Until Ikaros came along, there were a number of other projects meant to make solar sails a reality. The American space agency had its own program, and private companies participated in the race as well. However, it would appear that the Japanese managed to nail it first, as evidenced by the telemetry data they presented. The Ikaros vehicle was launched in May 2010, aboard the same H-IIA 202 rocket that also delivered the Venus-bound Akatsuki orbiter to Earth's orbit, Space reports.

The recent success JAXA and its machine registered is the topic of a three-day symposium that began Tuesday in New York. This is the second International Symposium on Solar Sailing, and it's currently being held at the New York City College of Technology. Physicists, astronomers, and a host of other experts from various fields are participating in the discussions, which seek to pinpoint possibilities and challenges associated with the development and wide-scale implementation of solar sails in future technologies.
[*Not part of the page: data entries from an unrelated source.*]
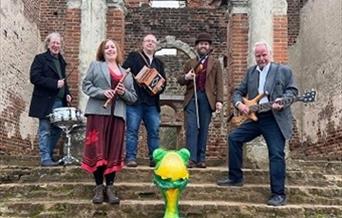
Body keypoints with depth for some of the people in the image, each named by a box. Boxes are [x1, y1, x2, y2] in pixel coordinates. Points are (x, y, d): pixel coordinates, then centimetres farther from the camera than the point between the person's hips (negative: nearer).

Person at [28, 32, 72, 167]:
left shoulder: (61, 61, 19)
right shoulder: (40, 59, -2)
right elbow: (34, 77, -13)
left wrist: (67, 93, 9)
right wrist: (54, 84, -18)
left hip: (60, 101, 7)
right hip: (46, 102, -7)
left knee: (57, 130, 8)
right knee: (45, 131, -3)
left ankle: (50, 155, 19)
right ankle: (45, 159, 0)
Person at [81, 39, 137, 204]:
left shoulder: (127, 73, 19)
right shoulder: (95, 66, 11)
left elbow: (133, 97, 16)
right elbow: (86, 85, 2)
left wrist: (124, 92, -5)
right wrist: (102, 92, -13)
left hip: (117, 115, 3)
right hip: (98, 112, -3)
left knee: (114, 152, 1)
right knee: (97, 149, -5)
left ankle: (109, 188, 8)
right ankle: (99, 187, 4)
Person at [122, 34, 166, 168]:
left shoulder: (159, 63, 22)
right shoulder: (133, 56, 8)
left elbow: (163, 82, 19)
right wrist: (137, 82, -14)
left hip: (152, 103, 5)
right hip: (135, 100, -4)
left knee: (154, 131, 3)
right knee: (132, 130, -5)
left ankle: (155, 158, 9)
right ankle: (131, 158, -1)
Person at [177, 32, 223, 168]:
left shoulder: (215, 63, 13)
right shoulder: (189, 63, 18)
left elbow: (219, 83, 6)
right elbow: (180, 80, 14)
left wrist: (219, 100, -6)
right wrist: (186, 77, -9)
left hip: (207, 98, -1)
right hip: (192, 98, 1)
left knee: (203, 129, 1)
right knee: (191, 129, -7)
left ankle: (201, 159, 6)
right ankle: (191, 158, -8)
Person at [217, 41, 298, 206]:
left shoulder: (284, 70, 0)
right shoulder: (250, 72, 12)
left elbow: (292, 90, -4)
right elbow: (238, 91, 13)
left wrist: (282, 101, -23)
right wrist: (239, 104, -8)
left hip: (275, 119, -5)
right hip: (255, 117, 5)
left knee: (276, 154, -12)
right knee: (234, 138, 1)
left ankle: (278, 194, -4)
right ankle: (235, 178, 14)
“It should have begun with a famous New York ticker-tape parade for our colleagues from Japan who took us to this reality,” the co-founder of the Pasadena, California-based Planetary Society, Louis Freedman, says. This organization has been involved in developing solar sails in the past as well, but it failed to create a working prototype. In addition to mastering a forward motion, JAXA experts also showed that it's possible to use sunlight to change directions in space, without having to install thrusters aboard the vehicle. A lack of thrusters translates into a smaller launch weight, and into the possibility of installing more equipment on a solar sail-powered spacecraft.